The program provides each family with a modest, furnished apartment — rent-free and with no utility payments — and intensive case management. With this guidance, families learn to live within a strict budget to meet their daily needs and save money for their move to permanent housing.
The pandemic has simultaneously exacerbated those needs and stripped parents of income with which to meet them. This not only makes daily life more of a struggle but also threatens to diminish savings, pushing the dream of overcoming homelessness off into a more distant future.
The United Way of Volusia and Flagler Counties awarded Family Renew Community an $8,500 COVID-19 Relief Mini Grant to meet one of the most pressing pandemic needs of homeless families in the program — access to sufficient food. With the cooperation of Gaff’s Quality Meat and Specialty Foods in Port Orange and Sam’s Club in Daytona Beach — and a huge in-kind contribution by Zen Moving of a truck and crew for an afternoon — months’ worth of food was distributed to 34 homeless parents and their 54 children in June and July.
“Thank you, United Way for such a generous food delivery,” said one parent who received the food. “We are low-income and a lot of us are not working because of the COVID virus. We will be making some delicious meals with all of this food.”

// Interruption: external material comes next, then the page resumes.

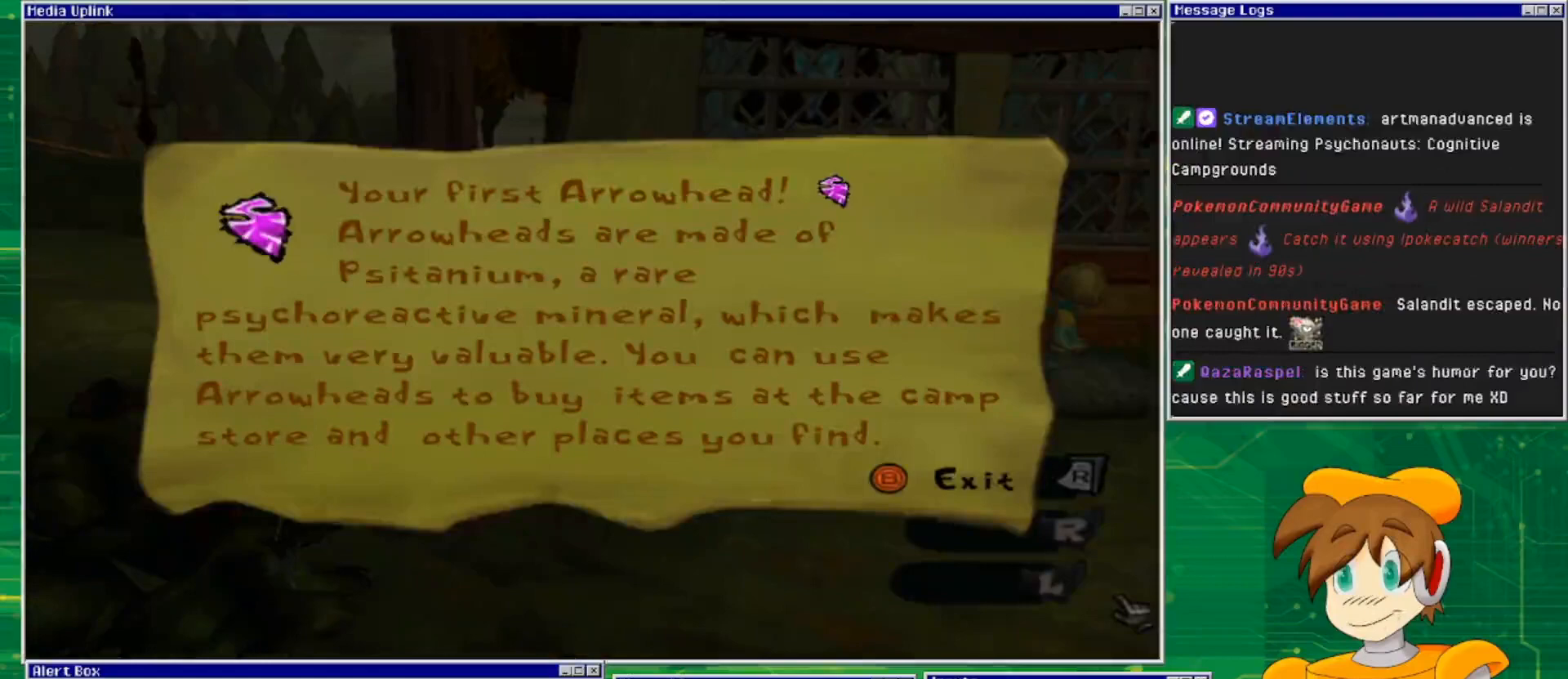
{"buttons": [], "left_stick": "center", "right_stick": "center", "events": []}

Each of Family Renew Community’s 32 apartments has a kitchen, and families are responsible for obtaining groceries and preparing their own meals. Most families receive SNAP benefits (aka food stamps). They pay the rest of their food bills with income from work. Typically, the food stamps are expended with about a week left in the month. In this crisis, many of the program’s households have lost their jobs, and unemployment benefits were long delayed. Meanwhile, school closures have restricted students’ access to free breakfast and lunch. Few families in the program have cars, so most rely on public transportation to get to stores.

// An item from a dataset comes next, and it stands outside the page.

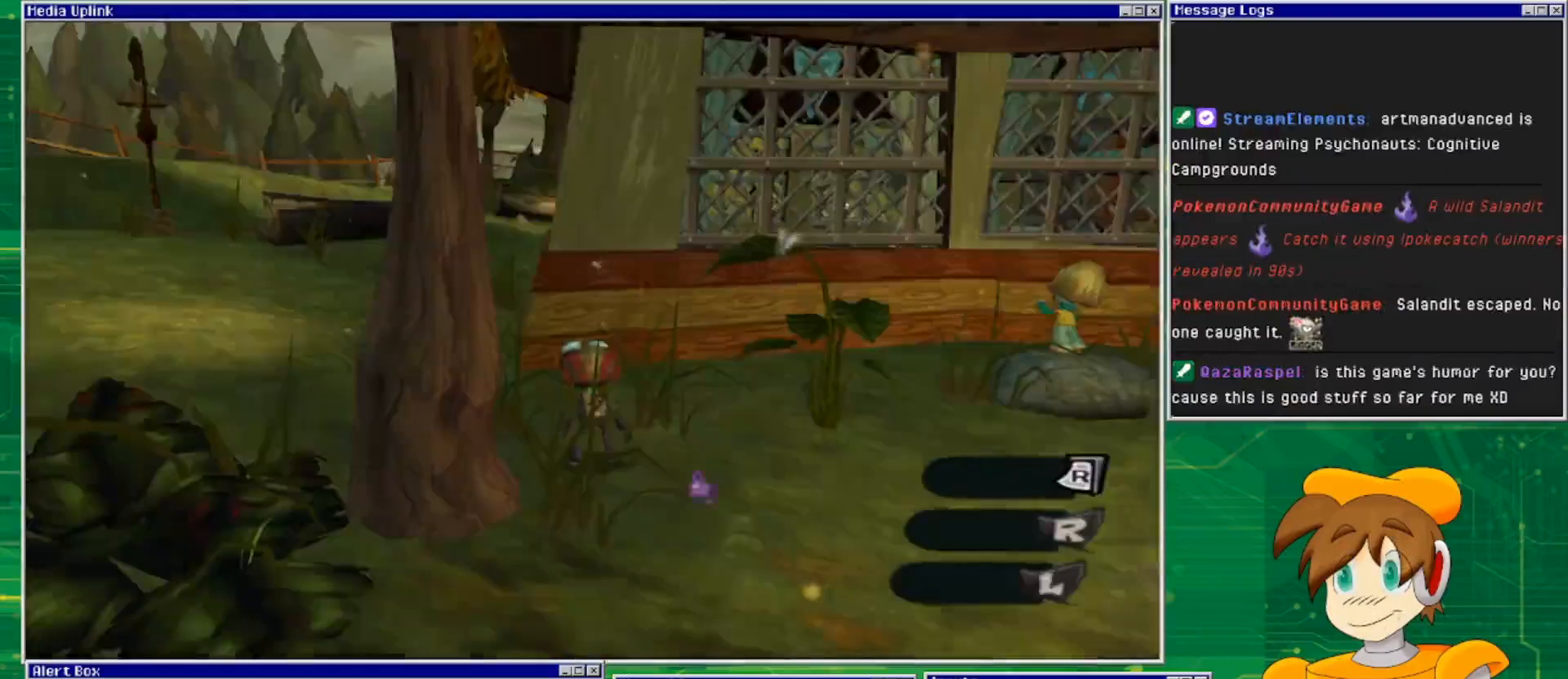
{"buttons": [], "left_stick": "center", "right_stick": "left", "events": [[100, "left_stick", "down-right"], [133, "right_stick", "left"], [467, "left_stick", "center"]]}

This time, the food came to them.
Gaff’s put together a specially priced package of hamburger, hot dogs, cube steaks, pork chops, chicken leg quarters and breast cutlets, sausages and more for each family in Family Renew’s 32 apartments. The van from Family Renew Community’s Secret Attic Thrift Store stopped by June 8 to pick them up to fill the homeless families’ freezers.
“It has truly been a blessing to receive such a generous package. It has made it much easier to feed me and my children considering the price of meat has gone up tremendously during this pandemic,” said a grateful single mother.
Then Family Renew Community Office Coordinator Kenesha Curry pulled off a feat of logistics by collecting a Sam’s Club order from every family for everything from produce to nonperishables to crates of eggs and cases of water, and arranging for everything to be delivered to the right family on the right campus on July 22. Sam’s bent some rules on per-customer limits and took great care to separate the orders by campus for which they were intended. It was all hands on deck for the program staff to get the food into apartments when it arrived. The heroes of the day were the Zen Moving crew — Brady Koon, Donte Merriweather and Zach Boyer — who literally did the heavy lifting to get the massive food order to DeLand, Daytona Beach and Holly Hill.
“My son and I are grateful for the food we received,” a parent said. “It has helped me out so much as it’s hard to get to stores and especially during COVID-19.”